JEUDI dernier, des huissiers frappent à la porte du groupe PHR, à Boulogne-Billancourt (Hauts-de-Seine) armés d’une ordonnance sur requête. Une perquisition en bonne et due forme commence. Le but : photographier l’ensemble de la publicité en faveur du groupe PHR et de ses marques, réunir tout exemplaire ou support de publicité en sa faveur, tout document sur les conditions de mise en œuvre de la publicité, toute pièce liée au club Pharmadys* et aux offres spéciales proposées aux patients. Dans le même temps, deux pharmacies parisiennes adhérentes, l’une sous l’enseigne Viadys, l’autre sous Pharmaréférence, sont également perquisitionnées, ainsi que le cabinet Publicis Consultants, qui a conçu la campagne de communication. Dès le lendemain, le groupe PHR reçoit une assignation à comparaître devant le tribunal de grande instance (TGI). « Nous avons 15 jours pour comparaître, préparer notre défense, prendre connaissance des accusations, etc. Je m’attendais à une réaction de l’Ordre, mais je l’imaginais plus confraternelle », indique Lucien Bennatan, président du groupe PHR.

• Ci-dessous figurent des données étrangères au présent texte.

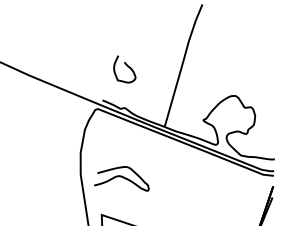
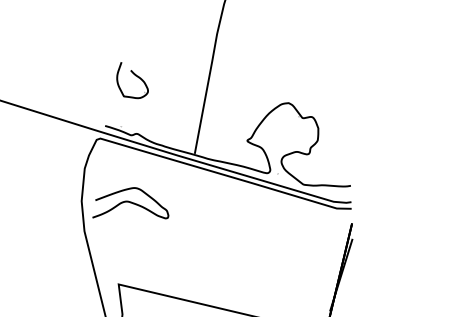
curve: (122, 177) -> (130, 203), moved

En avril, ce dernier avait transmis à l’Ordre une proposition de Charte pour la communication des officines ; il s’imaginait recevoir une réponse, des amendements, une invitation à débattre… « Finalement, on se dirige vers une longue bataille juridique. » Pomme de discorde : sa campagne de communication lancée en mars dernier et diffusée à la radio, dans la presse, sur Internet et par voie d’affichage, autour du slogan « Vous donner toutes les raisons de nous préférer ».
Indignation.
« Cette procédure est la même que pour Giphar, il s’agit bien d’une assignation au tribunal. La différence est dans la requête déposée auprès du président du TGI de Paris qui permet, lorsqu’elle est acceptée, de diligenter un huissier pour réunir des documents qui viendront étayer l’assignation présentée. Nous avions besoin d’éléments de preuve », explique Isabelle Adenot, présidente du conseil national de l’Ordre des pharmaciens (CNOP). Pour l’instance professionnelle, il ne s’agit pas d’empêcher toute communication. « L’assignation porte sur l’interdiction pour un groupe de pharmacies de faire de la publicité pour ses propres pharmaciens. On peut, en revanche, promouvoir les missions des pharmaciens dans leur ensemble. »

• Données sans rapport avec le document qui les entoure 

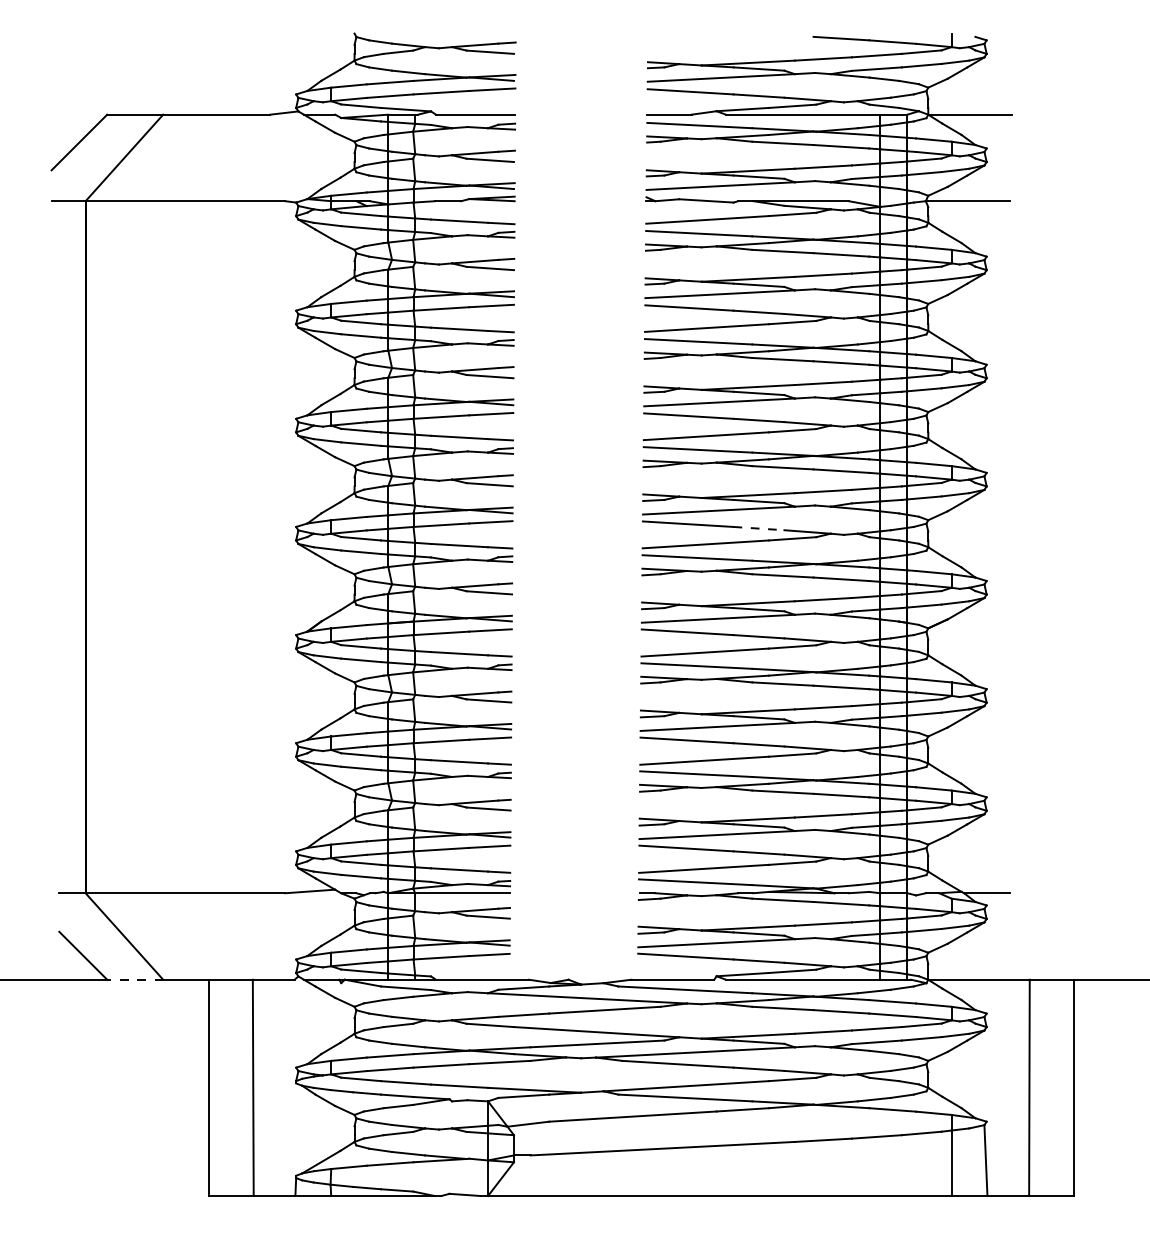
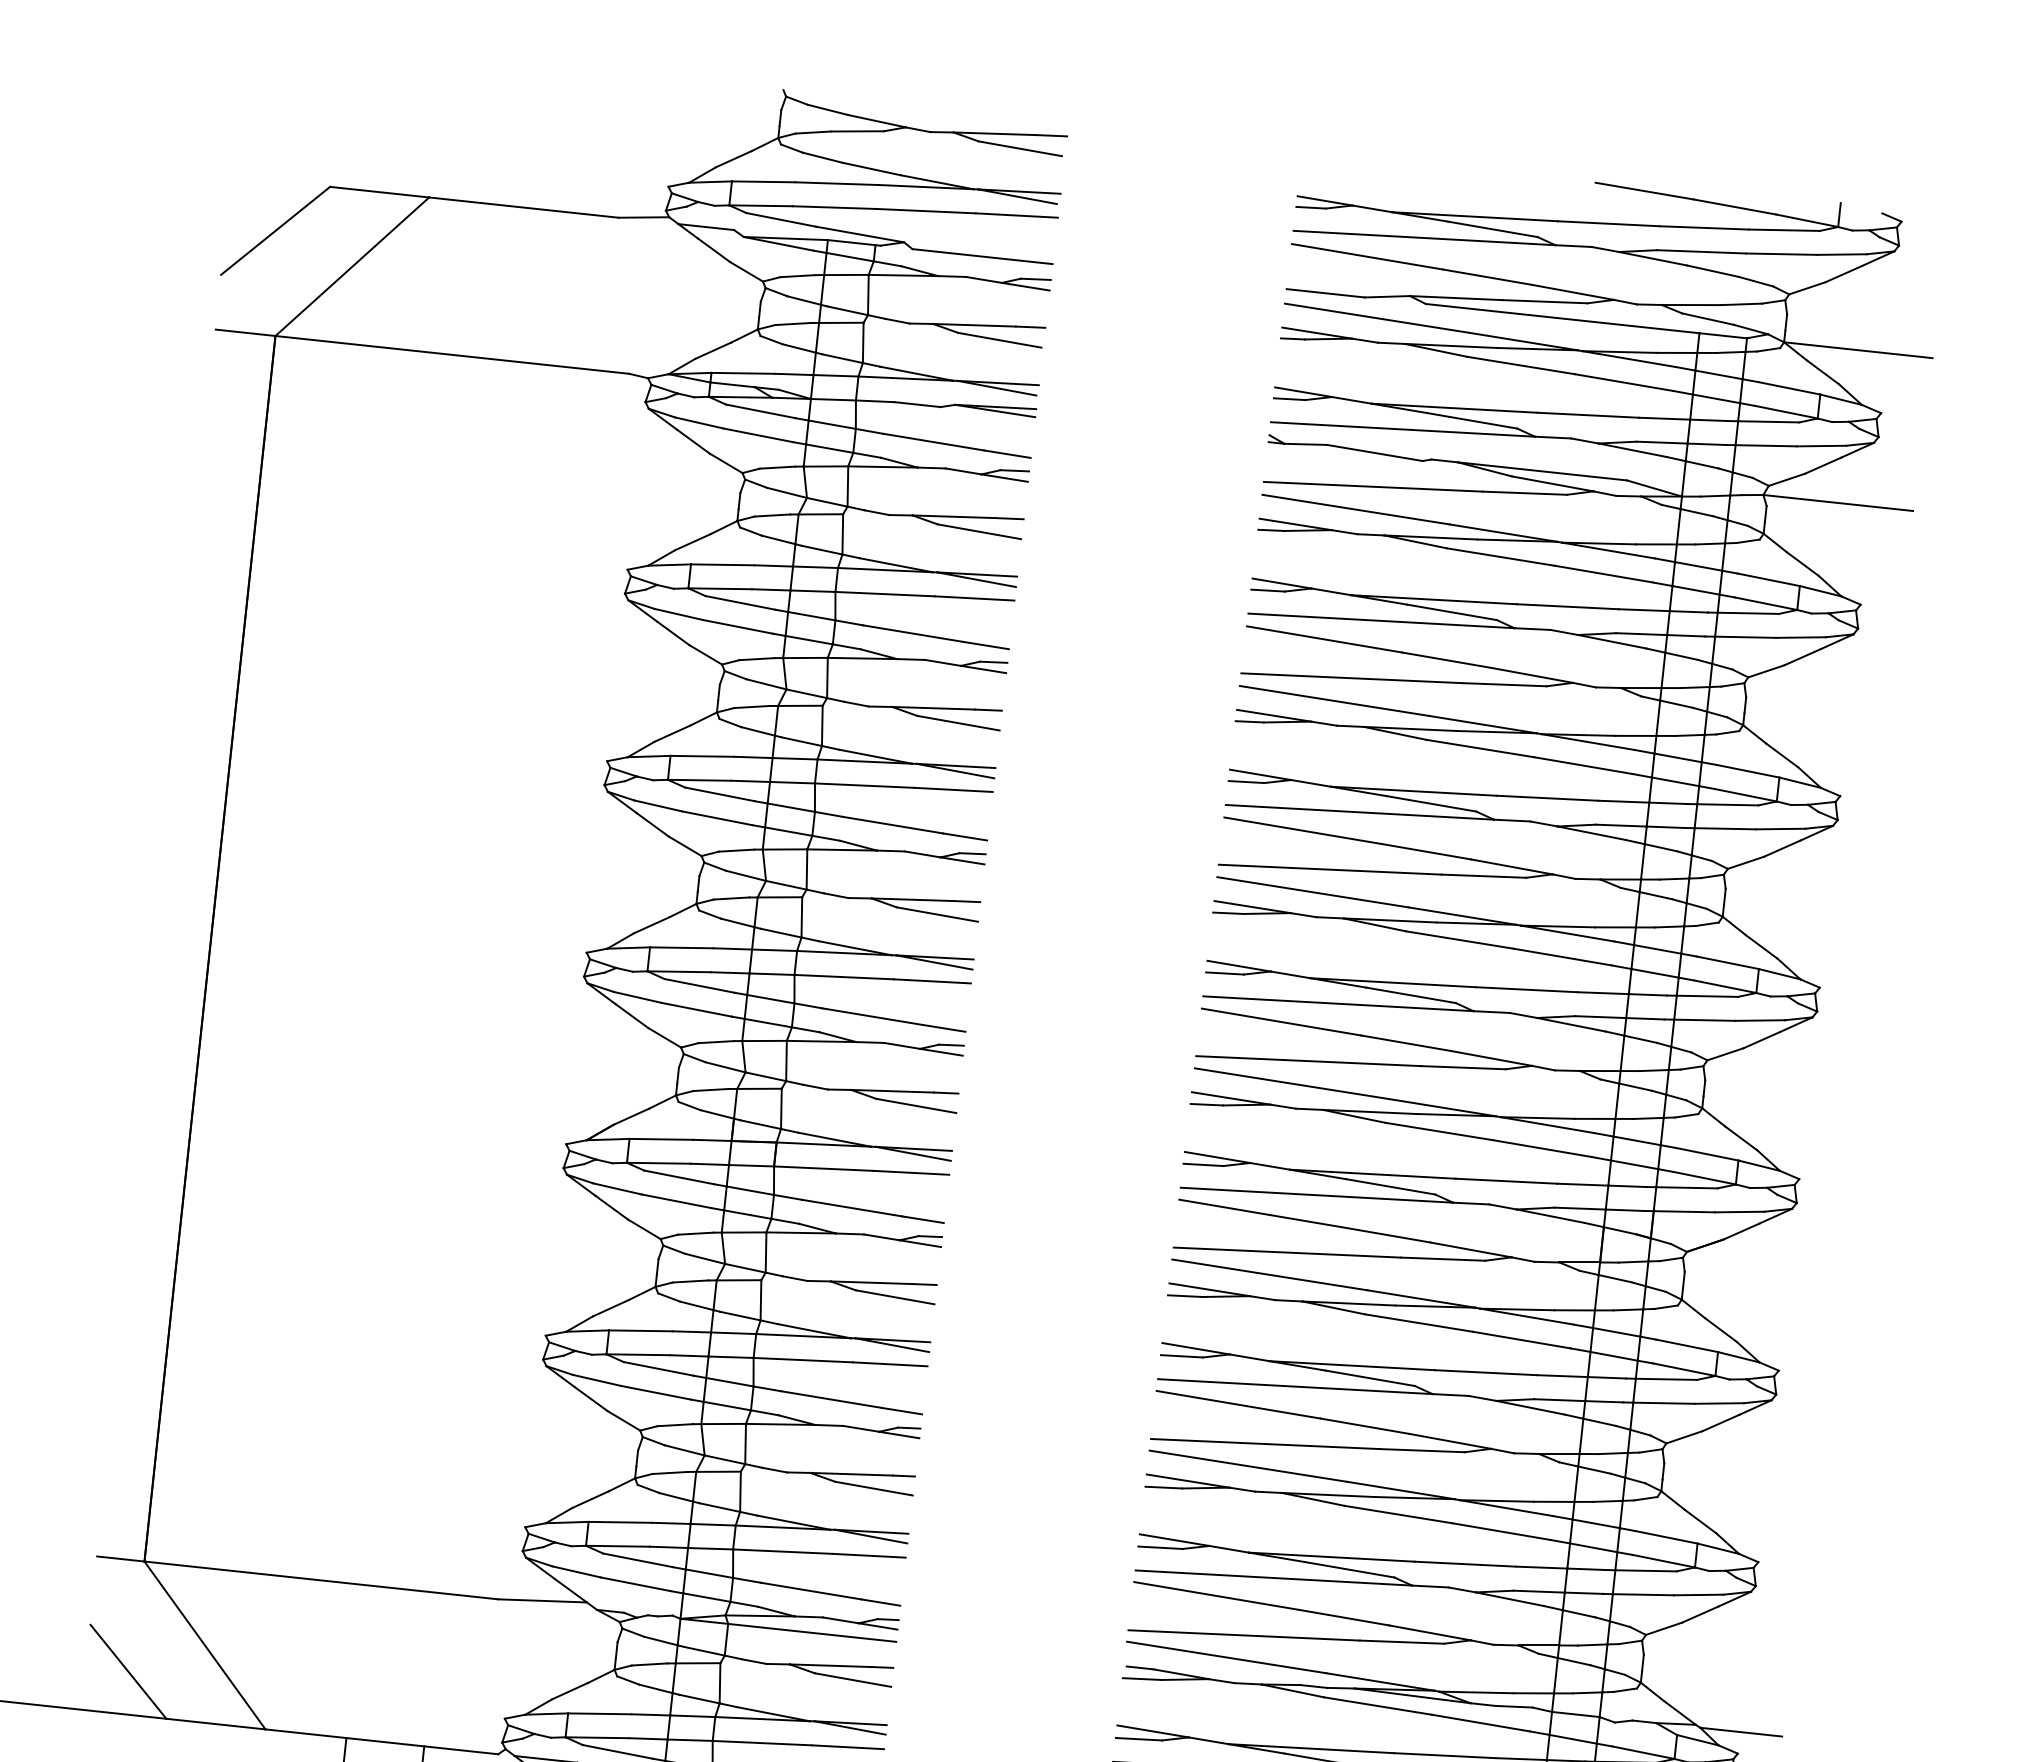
line: (759, 528) -> (1406, 1043), dashed -> solid
line: (135, 979) -> (216, 1723), dashed -> solid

L’Ordre craint en effet l’escalade : un groupe A affirme que ses officinaux sont les meilleurs, un groupe B soutient que ce sont les siens les meilleurs, etc. « On ne peut défendre tout et son contraire. Si nous défendons notre maillage territorial, il n’est pas possible de promouvoir un nombre limité de pharmaciens. Ce type de publicité a soulevé l’indignation d’une partie de la profession puisque des confrères se sont manifestés à ce sujet auprès de l’Ordre. »

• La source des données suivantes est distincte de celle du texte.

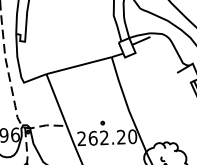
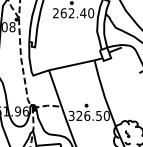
text: (100, 137) -> (84, 115), 262.20 -> 326.50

100 000 euros de dommages-intérêts.
Pour Lucien Bennatan, la concurrence entre pharmacies étant une réalité, la promotion de certaines pharmacies ne pose pas de problème. De même, concernant l’illégalité des offres spéciales aux patients et de la carte de fidélité, il rappelle qu’il existe de nombreuses cartes associées aux marques vendues en officine.
L’Ordre des pharmaciens répond par les préceptes énoncés dans le code de la santé publique : interdiction à un groupement ou groupe de pharmacies de faire de la publicité en sa faveur ou en faveur de ses officines, interdiction pour tout pharmacien de solliciter des commandes auprès du public (par des primes, avantages matériels, moyens de fidélisation pour une officine donnée), interdiction de publicité trompeuse et de dénigrement. C’est pourquoi le CNOP demande le versement de 100 000 euros de dommages-intérêts et la mise en place d’une astreinte de 1 000 euros par jour et par infraction afin de « faire cesser la publicité ».
La présidente de l’Ordre souhaite mettre les choses à plat. Elle entend réunir les différents acteurs de l’officine à l’automne pour aborder le sujet de la communication des pharmaciens. La méthode n’est pas la plus douce, mais une chose est sûre, le débat est lancé.